The process of body fat reduction includes:

  1. lipolysis – breakdown of triglycerides,
  2. release of fatty acids,
  3. their use as an energy source.

In clinical practice, body fat reduction is based on:

  • an appropriately balanced diet,
  • physical activity,
  • improving sleep quality,
  • regulating hormonal balance,
  • reducing chronic inflammation.

In aesthetic medicine and cosmetology, procedures supporting body shaping and the reduction of local fat deposits are also used, including:

These treatments do not replace the treatment of obesity, but they can support the reduction of locally accumulated fat tissue and improve skin quality.
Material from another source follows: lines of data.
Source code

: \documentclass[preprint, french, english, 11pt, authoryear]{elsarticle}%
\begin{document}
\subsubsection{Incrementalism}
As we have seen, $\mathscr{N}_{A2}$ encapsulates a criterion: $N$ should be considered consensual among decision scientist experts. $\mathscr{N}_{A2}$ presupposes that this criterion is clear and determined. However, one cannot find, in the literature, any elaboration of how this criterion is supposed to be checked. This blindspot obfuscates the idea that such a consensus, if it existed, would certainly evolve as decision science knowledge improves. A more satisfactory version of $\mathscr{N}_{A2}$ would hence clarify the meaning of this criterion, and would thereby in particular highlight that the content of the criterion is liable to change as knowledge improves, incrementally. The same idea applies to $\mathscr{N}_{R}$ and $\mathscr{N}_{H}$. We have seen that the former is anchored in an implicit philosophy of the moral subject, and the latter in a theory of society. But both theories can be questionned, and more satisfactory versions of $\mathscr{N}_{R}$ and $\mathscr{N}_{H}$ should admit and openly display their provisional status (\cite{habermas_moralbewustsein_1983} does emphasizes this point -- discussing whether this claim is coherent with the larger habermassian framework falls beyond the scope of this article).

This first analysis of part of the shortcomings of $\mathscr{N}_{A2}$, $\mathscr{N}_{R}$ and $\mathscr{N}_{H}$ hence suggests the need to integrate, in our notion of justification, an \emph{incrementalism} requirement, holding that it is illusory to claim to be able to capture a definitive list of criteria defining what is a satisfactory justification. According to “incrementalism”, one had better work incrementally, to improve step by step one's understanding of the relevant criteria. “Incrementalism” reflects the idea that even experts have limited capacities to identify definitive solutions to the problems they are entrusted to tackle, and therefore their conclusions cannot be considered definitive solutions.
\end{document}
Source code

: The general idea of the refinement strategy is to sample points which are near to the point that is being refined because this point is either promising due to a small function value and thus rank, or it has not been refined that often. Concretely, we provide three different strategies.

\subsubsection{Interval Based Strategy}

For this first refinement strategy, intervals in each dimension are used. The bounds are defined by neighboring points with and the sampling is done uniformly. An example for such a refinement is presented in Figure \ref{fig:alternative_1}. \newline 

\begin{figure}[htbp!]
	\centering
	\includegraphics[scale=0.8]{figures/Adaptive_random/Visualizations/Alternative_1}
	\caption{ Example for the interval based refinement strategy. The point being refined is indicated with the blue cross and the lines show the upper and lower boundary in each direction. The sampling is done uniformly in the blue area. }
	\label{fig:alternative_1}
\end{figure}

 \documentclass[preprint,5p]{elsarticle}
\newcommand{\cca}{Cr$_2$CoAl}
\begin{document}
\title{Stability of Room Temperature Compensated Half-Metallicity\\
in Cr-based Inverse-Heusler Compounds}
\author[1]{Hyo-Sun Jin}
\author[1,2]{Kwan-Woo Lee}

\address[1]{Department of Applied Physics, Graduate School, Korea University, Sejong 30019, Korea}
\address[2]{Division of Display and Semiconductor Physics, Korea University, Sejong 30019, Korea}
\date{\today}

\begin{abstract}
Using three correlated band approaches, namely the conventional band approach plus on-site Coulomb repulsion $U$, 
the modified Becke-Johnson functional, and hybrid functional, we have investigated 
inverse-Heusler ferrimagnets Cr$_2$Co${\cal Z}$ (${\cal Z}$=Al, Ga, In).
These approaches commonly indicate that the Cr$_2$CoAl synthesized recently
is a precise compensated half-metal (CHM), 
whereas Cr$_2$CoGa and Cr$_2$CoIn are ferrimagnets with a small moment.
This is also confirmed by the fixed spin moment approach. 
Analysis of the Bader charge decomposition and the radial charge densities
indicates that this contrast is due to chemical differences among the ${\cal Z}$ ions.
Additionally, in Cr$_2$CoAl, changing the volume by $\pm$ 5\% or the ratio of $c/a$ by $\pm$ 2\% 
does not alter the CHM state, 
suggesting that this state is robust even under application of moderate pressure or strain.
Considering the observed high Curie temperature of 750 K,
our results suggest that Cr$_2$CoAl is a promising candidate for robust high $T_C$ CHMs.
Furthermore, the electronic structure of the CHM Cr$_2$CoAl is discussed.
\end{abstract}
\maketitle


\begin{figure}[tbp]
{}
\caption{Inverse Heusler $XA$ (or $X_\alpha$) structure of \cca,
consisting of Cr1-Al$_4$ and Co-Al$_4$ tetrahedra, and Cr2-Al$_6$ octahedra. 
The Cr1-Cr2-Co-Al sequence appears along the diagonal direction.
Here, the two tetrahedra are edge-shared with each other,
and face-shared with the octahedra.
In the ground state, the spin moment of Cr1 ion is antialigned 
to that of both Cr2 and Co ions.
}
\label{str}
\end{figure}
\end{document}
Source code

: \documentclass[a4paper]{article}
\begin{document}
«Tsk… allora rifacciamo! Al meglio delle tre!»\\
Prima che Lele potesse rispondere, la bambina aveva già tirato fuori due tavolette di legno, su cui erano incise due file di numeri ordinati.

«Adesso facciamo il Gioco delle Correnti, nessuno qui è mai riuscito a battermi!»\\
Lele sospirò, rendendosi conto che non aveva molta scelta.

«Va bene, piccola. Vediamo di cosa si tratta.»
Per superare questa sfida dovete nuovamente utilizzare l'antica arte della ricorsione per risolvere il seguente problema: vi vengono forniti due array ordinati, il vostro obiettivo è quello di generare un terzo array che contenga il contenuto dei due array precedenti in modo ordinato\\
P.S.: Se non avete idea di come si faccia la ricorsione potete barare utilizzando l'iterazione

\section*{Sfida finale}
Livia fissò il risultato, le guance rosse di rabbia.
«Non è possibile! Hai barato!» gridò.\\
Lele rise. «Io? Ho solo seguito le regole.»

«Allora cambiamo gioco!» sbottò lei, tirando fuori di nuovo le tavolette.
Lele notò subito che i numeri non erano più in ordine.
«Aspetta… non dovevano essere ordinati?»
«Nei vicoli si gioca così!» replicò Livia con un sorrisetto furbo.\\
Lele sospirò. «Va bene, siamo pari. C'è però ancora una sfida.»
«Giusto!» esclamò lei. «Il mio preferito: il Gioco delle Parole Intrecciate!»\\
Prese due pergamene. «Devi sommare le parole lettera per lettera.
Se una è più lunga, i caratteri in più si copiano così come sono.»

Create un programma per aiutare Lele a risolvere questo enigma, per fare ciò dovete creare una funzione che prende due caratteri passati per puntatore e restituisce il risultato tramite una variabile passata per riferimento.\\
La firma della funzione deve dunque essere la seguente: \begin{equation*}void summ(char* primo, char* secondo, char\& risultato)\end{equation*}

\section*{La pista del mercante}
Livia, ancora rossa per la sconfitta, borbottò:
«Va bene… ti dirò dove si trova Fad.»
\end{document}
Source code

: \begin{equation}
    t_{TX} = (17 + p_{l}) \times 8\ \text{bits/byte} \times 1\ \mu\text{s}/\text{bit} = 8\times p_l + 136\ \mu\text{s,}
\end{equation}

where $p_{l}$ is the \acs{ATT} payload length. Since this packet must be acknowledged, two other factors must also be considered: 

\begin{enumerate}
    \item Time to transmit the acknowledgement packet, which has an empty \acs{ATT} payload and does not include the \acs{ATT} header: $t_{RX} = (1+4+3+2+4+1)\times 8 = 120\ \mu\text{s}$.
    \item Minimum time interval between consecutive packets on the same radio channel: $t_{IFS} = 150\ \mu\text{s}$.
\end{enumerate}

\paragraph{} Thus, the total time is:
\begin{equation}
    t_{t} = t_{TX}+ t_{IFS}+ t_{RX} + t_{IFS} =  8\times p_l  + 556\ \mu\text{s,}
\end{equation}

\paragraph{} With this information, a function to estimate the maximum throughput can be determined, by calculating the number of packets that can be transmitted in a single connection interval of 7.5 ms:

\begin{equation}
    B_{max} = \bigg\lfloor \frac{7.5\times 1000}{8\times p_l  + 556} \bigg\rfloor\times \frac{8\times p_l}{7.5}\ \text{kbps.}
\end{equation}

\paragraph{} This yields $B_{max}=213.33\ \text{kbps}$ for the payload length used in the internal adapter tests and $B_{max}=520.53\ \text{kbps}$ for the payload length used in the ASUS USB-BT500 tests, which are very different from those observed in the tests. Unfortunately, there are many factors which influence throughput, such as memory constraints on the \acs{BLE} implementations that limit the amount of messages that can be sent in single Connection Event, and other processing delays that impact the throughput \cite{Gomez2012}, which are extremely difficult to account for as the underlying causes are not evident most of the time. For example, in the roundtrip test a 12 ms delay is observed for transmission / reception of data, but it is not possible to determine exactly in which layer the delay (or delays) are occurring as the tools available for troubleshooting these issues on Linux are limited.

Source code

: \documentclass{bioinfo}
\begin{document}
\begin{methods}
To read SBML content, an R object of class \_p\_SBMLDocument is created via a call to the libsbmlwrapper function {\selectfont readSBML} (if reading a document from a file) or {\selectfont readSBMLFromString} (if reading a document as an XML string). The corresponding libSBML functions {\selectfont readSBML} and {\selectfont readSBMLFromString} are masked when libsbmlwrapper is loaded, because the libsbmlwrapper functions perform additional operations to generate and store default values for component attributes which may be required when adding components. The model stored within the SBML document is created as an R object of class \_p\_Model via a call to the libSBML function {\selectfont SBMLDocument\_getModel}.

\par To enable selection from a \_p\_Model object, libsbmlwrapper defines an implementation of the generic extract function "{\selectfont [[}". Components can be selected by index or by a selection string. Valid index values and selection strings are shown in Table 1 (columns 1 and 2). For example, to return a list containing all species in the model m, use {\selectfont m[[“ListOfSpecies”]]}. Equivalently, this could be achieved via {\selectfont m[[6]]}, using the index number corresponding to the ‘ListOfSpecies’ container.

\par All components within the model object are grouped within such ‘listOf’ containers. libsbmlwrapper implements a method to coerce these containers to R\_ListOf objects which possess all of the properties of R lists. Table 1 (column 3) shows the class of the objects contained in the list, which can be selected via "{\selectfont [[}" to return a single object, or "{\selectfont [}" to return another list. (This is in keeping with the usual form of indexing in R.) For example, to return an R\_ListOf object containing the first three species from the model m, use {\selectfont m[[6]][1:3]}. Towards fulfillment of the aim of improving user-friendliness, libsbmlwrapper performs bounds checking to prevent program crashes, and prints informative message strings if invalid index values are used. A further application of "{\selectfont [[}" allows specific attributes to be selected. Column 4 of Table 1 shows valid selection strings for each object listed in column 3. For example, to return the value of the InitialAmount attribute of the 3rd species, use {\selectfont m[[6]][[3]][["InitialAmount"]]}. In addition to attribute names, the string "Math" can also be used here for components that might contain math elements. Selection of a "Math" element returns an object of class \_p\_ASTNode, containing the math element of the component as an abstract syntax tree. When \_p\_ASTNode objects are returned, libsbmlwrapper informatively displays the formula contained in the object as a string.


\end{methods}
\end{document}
Body fat and health - when it becomes a problem

The proper amount of body fat is essential for maintaining health. The problem arises both with its excess and deficiency.

Excess body fat

Obesity is a chronic metabolic disease of multifactorial origin. An excessive amount of adipose tissue leads to chronic low-grade inflammation, which damages blood vessels and impairs the functioning of many organs.

Health consequences include:

  • type 2 diabetes,
  • arterial hypertension,
  • dyslipidemia,
  • ischemic heart disease,
  • stroke,
  • obstructive sleep apnea,
  • joint degeneration,
  • non-alcoholic fatty liver,
  • hormonal and fertility disorders,
  • an increased risk of cancer.

Visceral fat, which exhibits strong pro-inflammatory and metabolic effects, remains particularly dangerous.

Deficiency of adipose tissue

Too low a level of body fat can also lead to serious health disorders.

Possible consequences:

  • hormonal disorders,
  • loss of menstruation,
  • infertility,
  • osteopenia and osteoporosis,
  • weakened immunity,
  • chronic fatigue,
  • deficiencies of fat-soluble vitamins.

This is because body fat participates in the synthesis of steroid hormones and the storage of vitamins A, D, E and K.

The importance of body composition diagnostics

Assessing body weight solely on the basis of BMI can be insufficient. Body composition analysis is becoming increasingly important, taking into account:

  • body fat percentage,
  • the amount of visceral fat,
  • muscle mass,
  • body hydration.

This allows for a more accurate assessment of metabolic risk and more effective planning of treatment and prevention.